Redmond (WA) - Microsoft announced it will be releasing today, to subscribers to the company's development and beta programs, Build 5231 - also known as the October Community Technology Preview (CTP) - of the Windows Vista client operating system. This release comes in advance of Beta 2, which will be released later to selected end users.

In a statement, the company said the October CTP will include a first look at Vista's new battery of diagnostics tools, including a system that continually monitors local hard drives for signs of possible impending failure. A memory diagnostics tool will also detect possible defects in system RAM, while a network tool will address "connectivity and network access issues," apparently diagnosing problems at the stack level (TCP/IP protocol), and resolving some problems automatically.

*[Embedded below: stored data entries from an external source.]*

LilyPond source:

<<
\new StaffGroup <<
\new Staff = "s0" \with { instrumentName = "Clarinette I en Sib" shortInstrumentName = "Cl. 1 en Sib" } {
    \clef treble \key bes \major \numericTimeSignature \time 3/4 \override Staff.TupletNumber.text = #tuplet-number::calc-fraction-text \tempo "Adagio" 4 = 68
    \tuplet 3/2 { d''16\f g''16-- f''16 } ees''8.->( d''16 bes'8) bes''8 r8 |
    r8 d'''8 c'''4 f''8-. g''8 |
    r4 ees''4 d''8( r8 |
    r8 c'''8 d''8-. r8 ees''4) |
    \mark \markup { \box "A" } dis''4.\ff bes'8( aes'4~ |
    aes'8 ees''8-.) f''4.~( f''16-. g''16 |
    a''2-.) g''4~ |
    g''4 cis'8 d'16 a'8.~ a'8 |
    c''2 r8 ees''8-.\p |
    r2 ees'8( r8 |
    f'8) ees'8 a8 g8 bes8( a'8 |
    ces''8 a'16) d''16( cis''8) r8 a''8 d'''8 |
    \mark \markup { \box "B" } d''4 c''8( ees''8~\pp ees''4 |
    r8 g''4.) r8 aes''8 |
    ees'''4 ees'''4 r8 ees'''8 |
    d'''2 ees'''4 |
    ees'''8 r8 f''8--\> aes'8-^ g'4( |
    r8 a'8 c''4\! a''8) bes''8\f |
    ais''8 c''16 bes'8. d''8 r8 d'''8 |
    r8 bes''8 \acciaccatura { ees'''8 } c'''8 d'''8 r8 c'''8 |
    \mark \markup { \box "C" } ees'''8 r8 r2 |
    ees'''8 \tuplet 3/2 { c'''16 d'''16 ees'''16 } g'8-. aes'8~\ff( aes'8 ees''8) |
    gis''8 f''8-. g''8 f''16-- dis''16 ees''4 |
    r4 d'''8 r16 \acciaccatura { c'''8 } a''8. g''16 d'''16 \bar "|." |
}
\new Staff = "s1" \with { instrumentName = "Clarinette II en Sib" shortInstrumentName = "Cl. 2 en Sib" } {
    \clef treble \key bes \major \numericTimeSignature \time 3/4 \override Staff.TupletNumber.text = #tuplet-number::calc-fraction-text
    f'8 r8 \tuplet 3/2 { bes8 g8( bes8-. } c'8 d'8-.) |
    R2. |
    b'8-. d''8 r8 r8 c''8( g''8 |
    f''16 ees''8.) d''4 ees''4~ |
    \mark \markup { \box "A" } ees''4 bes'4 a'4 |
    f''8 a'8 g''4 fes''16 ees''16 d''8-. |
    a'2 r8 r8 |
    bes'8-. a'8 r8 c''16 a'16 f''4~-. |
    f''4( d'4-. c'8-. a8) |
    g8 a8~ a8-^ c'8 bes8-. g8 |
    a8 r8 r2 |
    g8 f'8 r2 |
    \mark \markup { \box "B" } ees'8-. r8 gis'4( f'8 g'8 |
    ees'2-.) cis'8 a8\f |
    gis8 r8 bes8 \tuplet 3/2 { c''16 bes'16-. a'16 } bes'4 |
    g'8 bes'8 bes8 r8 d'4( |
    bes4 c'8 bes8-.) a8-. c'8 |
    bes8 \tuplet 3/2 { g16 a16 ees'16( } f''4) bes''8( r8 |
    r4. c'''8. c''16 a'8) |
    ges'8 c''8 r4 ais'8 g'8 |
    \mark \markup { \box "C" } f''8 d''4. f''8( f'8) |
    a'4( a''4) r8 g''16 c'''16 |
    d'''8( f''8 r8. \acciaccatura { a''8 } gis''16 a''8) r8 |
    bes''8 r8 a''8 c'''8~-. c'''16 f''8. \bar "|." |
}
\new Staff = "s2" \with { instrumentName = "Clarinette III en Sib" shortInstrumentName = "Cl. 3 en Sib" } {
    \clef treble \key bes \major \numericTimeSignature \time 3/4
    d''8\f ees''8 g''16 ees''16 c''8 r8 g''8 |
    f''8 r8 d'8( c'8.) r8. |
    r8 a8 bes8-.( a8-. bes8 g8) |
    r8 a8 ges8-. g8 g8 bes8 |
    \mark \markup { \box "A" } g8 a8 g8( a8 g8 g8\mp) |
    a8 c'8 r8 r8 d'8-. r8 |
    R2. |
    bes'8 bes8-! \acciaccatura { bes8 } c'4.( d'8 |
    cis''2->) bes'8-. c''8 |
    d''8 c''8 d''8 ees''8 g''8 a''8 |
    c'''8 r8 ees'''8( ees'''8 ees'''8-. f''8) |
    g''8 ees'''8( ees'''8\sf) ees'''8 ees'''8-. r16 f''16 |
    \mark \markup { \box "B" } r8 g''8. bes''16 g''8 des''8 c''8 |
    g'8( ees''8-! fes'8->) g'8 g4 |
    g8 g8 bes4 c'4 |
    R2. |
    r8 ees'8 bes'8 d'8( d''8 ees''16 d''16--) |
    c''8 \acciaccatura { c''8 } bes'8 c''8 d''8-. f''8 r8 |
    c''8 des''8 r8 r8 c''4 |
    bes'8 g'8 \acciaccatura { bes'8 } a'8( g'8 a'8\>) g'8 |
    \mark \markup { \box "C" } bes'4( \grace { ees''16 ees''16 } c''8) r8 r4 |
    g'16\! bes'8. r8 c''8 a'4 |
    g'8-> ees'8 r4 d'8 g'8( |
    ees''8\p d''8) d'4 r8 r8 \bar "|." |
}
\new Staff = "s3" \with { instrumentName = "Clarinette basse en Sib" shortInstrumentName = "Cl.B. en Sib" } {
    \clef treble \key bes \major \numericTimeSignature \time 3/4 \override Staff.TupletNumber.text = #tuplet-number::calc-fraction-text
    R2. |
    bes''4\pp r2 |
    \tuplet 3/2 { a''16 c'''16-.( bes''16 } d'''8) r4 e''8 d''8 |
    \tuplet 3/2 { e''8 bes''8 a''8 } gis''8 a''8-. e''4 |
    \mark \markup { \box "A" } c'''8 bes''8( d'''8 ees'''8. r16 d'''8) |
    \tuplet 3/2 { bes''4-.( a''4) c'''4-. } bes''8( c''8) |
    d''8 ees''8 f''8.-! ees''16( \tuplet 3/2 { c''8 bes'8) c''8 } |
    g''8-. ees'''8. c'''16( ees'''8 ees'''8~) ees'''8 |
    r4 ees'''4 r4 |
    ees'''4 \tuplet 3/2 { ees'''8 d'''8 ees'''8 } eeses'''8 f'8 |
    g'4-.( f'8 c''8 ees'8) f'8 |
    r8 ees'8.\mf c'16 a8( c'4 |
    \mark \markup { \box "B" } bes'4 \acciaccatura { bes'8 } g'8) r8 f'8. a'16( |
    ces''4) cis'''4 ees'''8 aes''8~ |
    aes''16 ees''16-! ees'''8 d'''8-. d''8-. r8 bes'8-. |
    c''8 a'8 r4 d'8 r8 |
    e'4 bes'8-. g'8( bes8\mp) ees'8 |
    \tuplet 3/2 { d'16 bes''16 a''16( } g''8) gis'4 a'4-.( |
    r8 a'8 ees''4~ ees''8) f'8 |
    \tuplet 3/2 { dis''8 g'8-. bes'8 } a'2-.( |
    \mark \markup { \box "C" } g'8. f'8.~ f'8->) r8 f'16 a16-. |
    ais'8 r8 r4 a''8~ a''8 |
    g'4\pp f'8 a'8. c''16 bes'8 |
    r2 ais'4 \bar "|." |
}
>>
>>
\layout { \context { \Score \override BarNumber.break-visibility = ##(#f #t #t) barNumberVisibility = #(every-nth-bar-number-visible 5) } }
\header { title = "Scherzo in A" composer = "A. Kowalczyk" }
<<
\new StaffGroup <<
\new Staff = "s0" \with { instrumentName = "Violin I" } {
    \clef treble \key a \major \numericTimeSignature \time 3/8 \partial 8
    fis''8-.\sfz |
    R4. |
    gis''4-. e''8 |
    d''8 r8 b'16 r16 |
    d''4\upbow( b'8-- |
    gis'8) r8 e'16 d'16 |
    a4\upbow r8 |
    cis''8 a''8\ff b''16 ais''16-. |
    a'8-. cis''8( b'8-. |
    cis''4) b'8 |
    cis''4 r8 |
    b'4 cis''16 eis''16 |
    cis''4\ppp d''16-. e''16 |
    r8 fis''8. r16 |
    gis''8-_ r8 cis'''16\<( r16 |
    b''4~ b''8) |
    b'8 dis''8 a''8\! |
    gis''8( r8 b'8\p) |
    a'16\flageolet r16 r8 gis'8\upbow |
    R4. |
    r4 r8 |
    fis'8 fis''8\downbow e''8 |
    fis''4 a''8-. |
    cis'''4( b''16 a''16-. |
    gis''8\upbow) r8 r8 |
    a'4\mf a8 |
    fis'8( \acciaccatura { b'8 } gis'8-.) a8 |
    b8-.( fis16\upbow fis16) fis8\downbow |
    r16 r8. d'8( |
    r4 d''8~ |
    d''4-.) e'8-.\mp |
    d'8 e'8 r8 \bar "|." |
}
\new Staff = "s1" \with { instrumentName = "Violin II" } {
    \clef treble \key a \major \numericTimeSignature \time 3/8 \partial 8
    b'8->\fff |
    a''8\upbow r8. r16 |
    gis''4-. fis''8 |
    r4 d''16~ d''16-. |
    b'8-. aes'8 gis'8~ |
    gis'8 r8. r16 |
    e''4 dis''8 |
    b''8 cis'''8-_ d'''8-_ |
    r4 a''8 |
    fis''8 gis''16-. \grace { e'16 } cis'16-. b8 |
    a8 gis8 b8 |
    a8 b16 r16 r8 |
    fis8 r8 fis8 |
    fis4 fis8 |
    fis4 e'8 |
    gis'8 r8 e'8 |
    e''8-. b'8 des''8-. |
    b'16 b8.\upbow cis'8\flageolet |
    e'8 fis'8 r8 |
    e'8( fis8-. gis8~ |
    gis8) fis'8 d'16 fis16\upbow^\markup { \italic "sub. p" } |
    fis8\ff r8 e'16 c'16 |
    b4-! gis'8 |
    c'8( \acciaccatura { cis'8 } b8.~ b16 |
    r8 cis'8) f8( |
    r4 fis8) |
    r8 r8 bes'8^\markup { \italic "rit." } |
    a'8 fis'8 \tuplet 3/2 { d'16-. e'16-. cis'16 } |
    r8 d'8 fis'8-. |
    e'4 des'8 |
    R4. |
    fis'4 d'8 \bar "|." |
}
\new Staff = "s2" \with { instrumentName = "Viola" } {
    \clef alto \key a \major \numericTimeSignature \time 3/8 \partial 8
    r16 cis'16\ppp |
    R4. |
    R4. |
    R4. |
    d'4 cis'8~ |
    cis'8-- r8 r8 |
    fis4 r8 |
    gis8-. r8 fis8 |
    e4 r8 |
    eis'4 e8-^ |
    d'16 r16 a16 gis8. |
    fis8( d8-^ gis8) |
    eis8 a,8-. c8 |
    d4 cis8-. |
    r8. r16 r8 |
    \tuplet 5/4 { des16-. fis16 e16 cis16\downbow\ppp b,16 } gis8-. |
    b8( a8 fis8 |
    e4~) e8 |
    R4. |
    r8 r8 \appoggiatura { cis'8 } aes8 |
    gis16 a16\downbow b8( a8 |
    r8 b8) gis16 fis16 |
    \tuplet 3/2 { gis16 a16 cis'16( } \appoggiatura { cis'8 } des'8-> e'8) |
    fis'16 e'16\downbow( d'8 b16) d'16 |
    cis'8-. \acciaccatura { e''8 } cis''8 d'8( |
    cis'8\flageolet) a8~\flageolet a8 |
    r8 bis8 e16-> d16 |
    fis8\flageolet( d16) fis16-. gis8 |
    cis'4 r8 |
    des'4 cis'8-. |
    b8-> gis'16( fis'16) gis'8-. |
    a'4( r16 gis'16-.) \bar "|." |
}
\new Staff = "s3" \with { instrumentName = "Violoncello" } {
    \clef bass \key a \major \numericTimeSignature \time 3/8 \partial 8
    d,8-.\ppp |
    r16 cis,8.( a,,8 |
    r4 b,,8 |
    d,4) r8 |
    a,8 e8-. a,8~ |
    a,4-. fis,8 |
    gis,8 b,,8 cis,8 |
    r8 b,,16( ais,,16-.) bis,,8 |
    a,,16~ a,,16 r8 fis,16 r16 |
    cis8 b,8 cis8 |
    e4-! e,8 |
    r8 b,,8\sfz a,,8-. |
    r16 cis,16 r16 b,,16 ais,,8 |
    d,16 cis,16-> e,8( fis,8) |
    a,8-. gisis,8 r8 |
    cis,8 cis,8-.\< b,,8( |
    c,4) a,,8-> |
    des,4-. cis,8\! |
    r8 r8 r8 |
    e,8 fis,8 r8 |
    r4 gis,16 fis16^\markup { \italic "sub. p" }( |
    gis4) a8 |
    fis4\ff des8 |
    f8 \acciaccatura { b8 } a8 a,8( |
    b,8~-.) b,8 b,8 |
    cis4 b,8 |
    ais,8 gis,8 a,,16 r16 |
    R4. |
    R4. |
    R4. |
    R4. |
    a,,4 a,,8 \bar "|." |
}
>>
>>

Such changes are logged, which will be important to beta testers, who will need to know just what automatic "repairs" the beta tools have attempted to make.

As promised, the 5231 version of Internet Explorer will include revised features that users can see right away, rather than dig beneath the surface to locate. A new "Favorites Center" will apparently improve the way bookmarked and previously visited addresses are displayed in the sidebar, as well as subscribed RSS feeds. In an attempt to "one-up" Firefox, not only can open pages be displayed in tabs, but tabs can be grouped together, and the resulting group can be saved as a bookmark or tab in its own right, to be launched all at once. The contents of tabbed pages can be shown as thumbnails, probably down the left side of the sidebar or top side of the workspace, according to user preference, if early peeks at this feature were accurate.

Other features in the new IE build include an advanced "Phishing Filter," which may operate in conjunction with an anti-phishing service that Microsoft has planned.

Testers of 5231 will also be able to experiment with the new digital signature system, which enables users with digital certificates to sign (though not yet encrypt) any XML document, using the XML Paper Specification format (XPS). For now, this will have to be tested on ordinary XML documents, as release of the first beta of Office 12 - which will be the first Microsoft suite to utilize an XML-based format by default - has been pushed back a few weeks to early November.